| Problem to work on |
All pictures are to be omitted while the lines starting at the line with "47: (398, 443, 2.08)" and ending at the line with "15: (604, 320, 15.92)" in the material below are retyped exactly, both ends included.

┌────────

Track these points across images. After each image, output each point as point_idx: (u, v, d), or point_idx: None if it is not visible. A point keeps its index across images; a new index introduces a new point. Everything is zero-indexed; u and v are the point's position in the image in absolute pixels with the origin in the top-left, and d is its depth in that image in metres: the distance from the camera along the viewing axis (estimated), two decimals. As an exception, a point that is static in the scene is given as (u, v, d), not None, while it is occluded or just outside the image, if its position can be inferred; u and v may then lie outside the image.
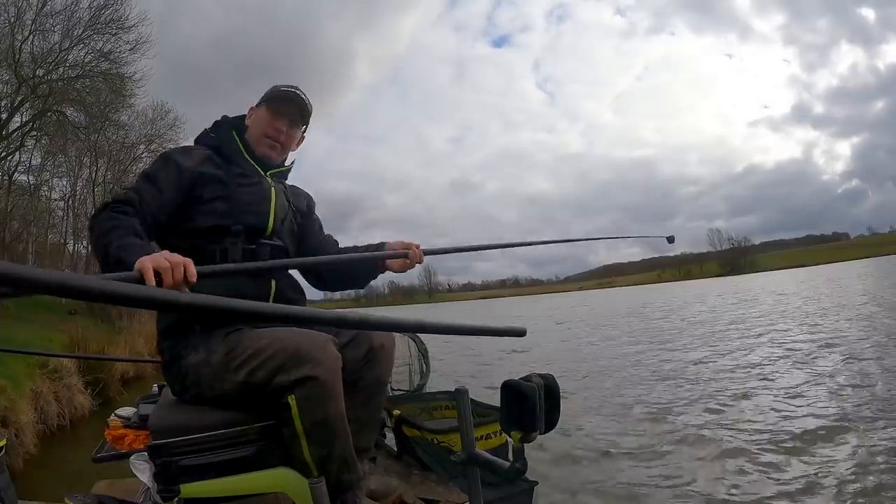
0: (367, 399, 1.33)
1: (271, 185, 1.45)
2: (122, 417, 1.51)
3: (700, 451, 3.88)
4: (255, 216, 1.37)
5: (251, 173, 1.43)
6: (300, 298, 1.44)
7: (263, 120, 1.47)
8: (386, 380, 1.41)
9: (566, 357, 9.25)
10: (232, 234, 1.32)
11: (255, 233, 1.36)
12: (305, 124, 1.53)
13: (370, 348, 1.32)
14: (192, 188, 1.33)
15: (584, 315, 16.13)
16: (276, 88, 1.49)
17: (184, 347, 1.26)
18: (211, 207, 1.33)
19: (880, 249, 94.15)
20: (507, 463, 0.93)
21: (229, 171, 1.39)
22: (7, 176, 13.18)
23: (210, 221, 1.32)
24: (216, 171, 1.37)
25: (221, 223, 1.32)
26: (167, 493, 1.15)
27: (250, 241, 1.34)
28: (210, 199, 1.33)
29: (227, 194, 1.35)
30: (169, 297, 0.44)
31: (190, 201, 1.33)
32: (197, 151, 1.41)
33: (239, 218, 1.34)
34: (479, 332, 0.79)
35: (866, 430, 3.77)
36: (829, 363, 6.32)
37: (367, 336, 1.33)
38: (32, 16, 11.92)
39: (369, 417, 1.36)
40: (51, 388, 5.91)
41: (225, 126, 1.49)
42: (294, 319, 0.54)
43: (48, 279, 0.36)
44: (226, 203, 1.34)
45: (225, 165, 1.40)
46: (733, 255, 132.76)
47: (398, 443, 2.08)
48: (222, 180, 1.36)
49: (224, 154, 1.42)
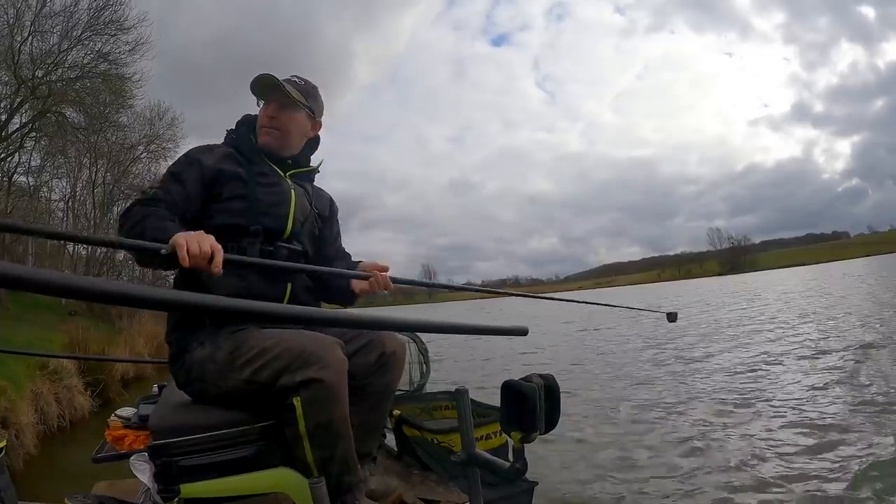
0: (374, 405, 1.33)
1: (291, 186, 1.44)
2: (122, 418, 1.51)
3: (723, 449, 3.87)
4: (274, 218, 1.37)
5: (270, 173, 1.42)
6: (314, 301, 1.44)
7: (261, 112, 1.47)
8: (395, 386, 1.40)
9: (585, 360, 9.06)
10: (250, 234, 1.33)
11: (273, 234, 1.36)
12: (299, 105, 1.44)
13: (382, 353, 1.32)
14: (213, 184, 1.34)
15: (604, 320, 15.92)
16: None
17: (191, 341, 1.27)
18: (230, 206, 1.34)
19: (880, 248, 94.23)
20: (507, 463, 0.93)
21: (250, 170, 1.39)
22: (7, 177, 13.17)
23: (228, 220, 1.32)
24: (236, 169, 1.38)
25: (240, 222, 1.33)
26: (167, 493, 1.15)
27: (269, 243, 1.34)
28: (229, 197, 1.34)
29: (245, 193, 1.35)
30: (171, 296, 0.44)
31: (210, 198, 1.34)
32: (218, 149, 1.42)
33: (257, 219, 1.34)
34: (481, 332, 0.79)
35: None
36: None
37: (379, 342, 1.32)
38: (31, 17, 11.91)
39: (375, 423, 1.36)
40: (51, 389, 5.91)
41: (244, 126, 1.48)
42: (293, 319, 0.54)
43: (48, 279, 0.36)
44: (244, 202, 1.34)
45: (246, 164, 1.40)
46: (733, 255, 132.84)
47: (398, 443, 2.09)
48: (242, 178, 1.37)
49: (243, 153, 1.42)
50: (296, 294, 1.36)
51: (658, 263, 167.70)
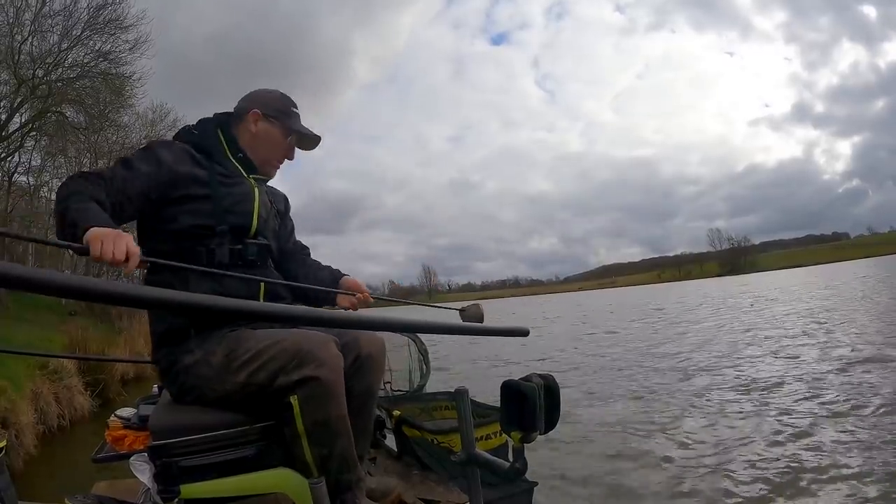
0: (358, 407, 1.31)
1: (254, 185, 1.43)
2: (122, 418, 1.51)
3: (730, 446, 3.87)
4: (240, 216, 1.36)
5: (233, 172, 1.41)
6: (289, 297, 1.43)
7: (280, 143, 1.47)
8: (376, 389, 1.39)
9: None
10: (217, 234, 1.31)
11: (239, 232, 1.35)
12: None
13: (357, 356, 1.30)
14: (171, 186, 1.30)
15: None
16: (296, 117, 1.49)
17: (181, 353, 1.25)
18: (194, 208, 1.31)
19: (880, 249, 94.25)
20: (507, 463, 0.93)
21: (211, 170, 1.37)
22: (7, 177, 13.17)
23: (193, 221, 1.30)
24: (197, 171, 1.34)
25: (205, 223, 1.31)
26: (167, 493, 1.15)
27: (236, 241, 1.34)
28: (192, 198, 1.31)
29: (209, 194, 1.33)
30: (171, 297, 0.44)
31: (171, 202, 1.30)
32: (178, 147, 1.38)
33: (223, 218, 1.33)
34: (482, 333, 0.79)
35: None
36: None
37: (355, 344, 1.30)
38: (31, 16, 11.89)
39: (362, 425, 1.35)
40: (51, 389, 5.91)
41: (210, 124, 1.46)
42: (293, 319, 0.54)
43: (48, 279, 0.36)
44: (209, 203, 1.32)
45: (207, 164, 1.37)
46: (733, 255, 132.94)
47: (398, 443, 2.09)
48: (203, 180, 1.34)
49: (205, 152, 1.39)
50: (271, 290, 1.36)
51: (658, 264, 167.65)
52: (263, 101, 1.48)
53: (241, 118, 1.46)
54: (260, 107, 1.46)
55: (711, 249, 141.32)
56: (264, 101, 1.47)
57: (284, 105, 1.48)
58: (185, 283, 1.25)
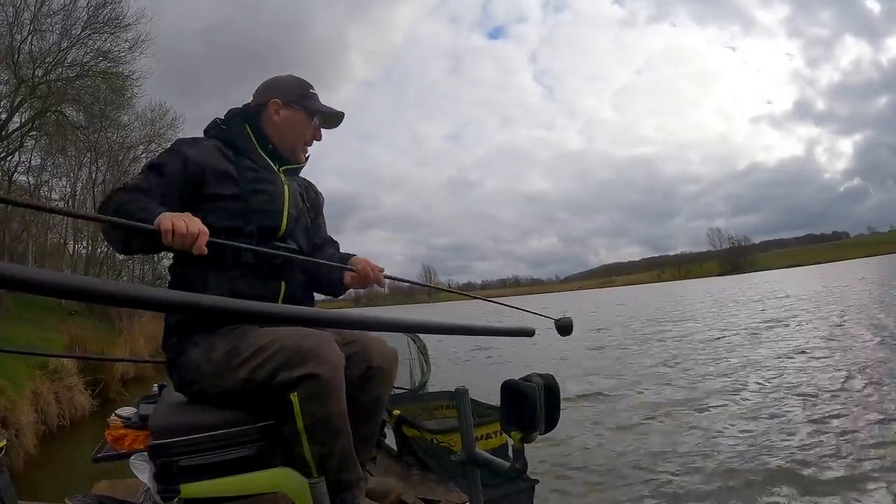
0: (364, 418, 1.30)
1: (284, 182, 1.41)
2: (122, 417, 1.51)
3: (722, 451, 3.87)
4: (268, 217, 1.34)
5: (264, 168, 1.39)
6: (309, 300, 1.43)
7: (304, 126, 1.44)
8: (384, 401, 1.37)
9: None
10: (245, 234, 1.30)
11: (268, 234, 1.33)
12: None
13: (368, 368, 1.29)
14: (201, 183, 1.30)
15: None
16: (315, 98, 1.46)
17: (187, 344, 1.26)
18: (222, 206, 1.29)
19: (879, 248, 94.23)
20: (507, 463, 0.93)
21: (240, 166, 1.35)
22: (7, 176, 13.16)
23: (221, 222, 1.27)
24: (227, 166, 1.33)
25: (233, 224, 1.29)
26: (167, 493, 1.15)
27: (264, 243, 1.31)
28: (221, 197, 1.30)
29: (238, 193, 1.31)
30: (171, 297, 0.44)
31: (200, 199, 1.29)
32: (206, 143, 1.37)
33: (251, 219, 1.31)
34: (487, 333, 0.79)
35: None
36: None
37: (366, 355, 1.29)
38: (30, 16, 11.90)
39: (368, 434, 1.34)
40: (51, 389, 5.91)
41: (238, 118, 1.43)
42: (291, 319, 0.54)
43: (48, 279, 0.36)
44: (237, 202, 1.31)
45: (236, 159, 1.36)
46: (733, 255, 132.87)
47: (398, 443, 2.09)
48: (233, 176, 1.33)
49: (235, 147, 1.38)
50: (292, 293, 1.35)
51: (658, 264, 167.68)
52: (281, 88, 1.44)
53: (262, 109, 1.43)
54: (279, 95, 1.42)
55: (712, 249, 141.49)
56: (282, 89, 1.44)
57: (302, 88, 1.45)
58: (205, 280, 1.25)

└────────

| Solution below |
47: (398, 443, 2.08)
48: (222, 180, 1.36)
49: (224, 154, 1.42)
0: (374, 405, 1.33)
1: (291, 186, 1.44)
2: (122, 418, 1.51)
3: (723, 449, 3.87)
4: (274, 218, 1.37)
5: (270, 173, 1.42)
6: (314, 301, 1.44)
7: (261, 112, 1.47)
8: (395, 386, 1.40)
9: (585, 360, 9.06)
10: (250, 234, 1.33)
11: (273, 234, 1.36)
12: (299, 105, 1.44)
13: (382, 353, 1.32)
14: (213, 184, 1.34)
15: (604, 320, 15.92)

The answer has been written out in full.